Alors qu’en 2021, 17 % des Français sont considérés comme obèses, selon les derniers chiffres de la Ligue contre l’obésité, soit 8,5 millions d’adultes, l’Hôpital Océane a vu les demandes d’opération grimper, ces dernières années. Précisons que l’obésité commence à partir d’un IMC (indice de masse corporelle) supérieur à 40, voire à 35, lorsqu’il est associé à des comorbidités. Et peut provoquer des maladies comme le diabète, l’hypertension artérielle, l’hypercholestérolémie. Cinquante patients ont aujourd’hui rejoint le programme, depuis mars. Pour une dizaine de soignants à leur chevet.

Diététiciens, psychologues, chirurgiens, médecins et éducateurs sportifs encadrent, main dans la main, le parcours. « Nous savons que l’opération peut avoir un lourd impact psychologique, changer l’image même du patient, avoir des conséquences sur sa vie de famille, ou de couple », poursuit Natalia Choray. C’est pourquoi la clinique s’évertue à leur proposer un meilleur accompagnement, « sans frais », précise-t-elle.

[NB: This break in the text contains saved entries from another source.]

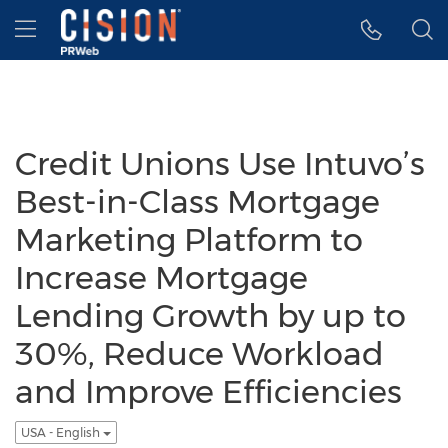
Accessibility Statement
Skip Navigation
Hamburger menu
Credit Unions Use Intuvo’s
Best-in-Class Mortgage
Marketing Platform to
Increase Mortgage
Lending Growth by up to
30%, Reduce Workload
and Improve Efficiencies
USA - English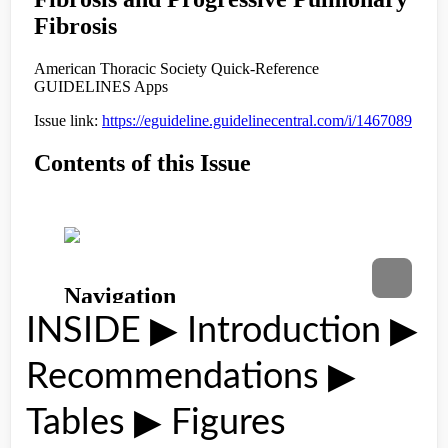
INSIDE ▶ Introduction ▶
Recommendations ▶
Tables ▶ Figures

Un parcours de soins, pas du combattant

En amont de l’opération, deux jours et demi durant, le malade devra réaliser tout une batterie d’examens, de la prise de sang jusqu’au bilan respiratoire. Le tout étant réalisé au sein même de l’Hôpital. « C’est le plus du service : l’unité de lieu décharge le patient de toutes les formalités administratives », se satisfait l’infirmière Aurélie Détrez. Puis, il devra rallier une thérapie de groupe, une fois par semaine, pendant un mois et demi. Avant d’obtenir un rendez-vous individualisé avec l’ensemble du personnel soignant.

Les Français resteront-ils plus sensibles aux enjeux de santé publique après la crise du coronavirus ?

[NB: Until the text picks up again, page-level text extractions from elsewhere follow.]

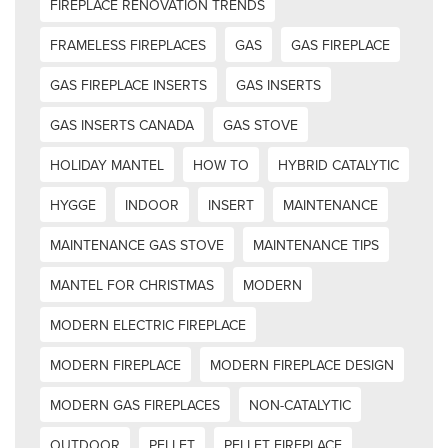
FIREPLACE RENOVATION TRENDS
FRAMELESS FIREPLACES
GAS
GAS FIREPLACE
GAS FIREPLACE INSERTS
GAS INSERTS
GAS INSERTS CANADA
GAS STOVE
HOLIDAY MANTEL
HOW TO
HYBRID CATALYTIC
HYGGE
INDOOR
INSERT
MAINTENANCE
MAINTENANCE GAS STOVE
MAINTENANCE TIPS
MANTEL FOR CHRISTMAS
MODERN
MODERN ELECTRIC FIREPLACE
MODERN FIREPLACE
MODERN FIREPLACE DESIGN
MODERN GAS FIREPLACES
NON-CATALYTIC
OUTDOOR
PELLET
PELLET FIREPLACE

« Au début, certains trouvent qu’il y a trop de rendez-vous médicaux, mais c’est le gage d’un suivi rapproché et pluridisciplinaire », rassure sa collègue, Héloïse Louarn. L’opportunité, pour eux, de changer réellement leurs habitudes alimentaires et sportives. Car, après l’étape fatidique de l’opération, le patient est encore suivi par les soignants, écouté, encadré même par des ateliers thérapeutiques et des examens de santé. Chaque année, jusqu’à deux cent cinquante personnes obèses pourront être accompagnées par la clinique. Diminuer poids et risques de maladie donc.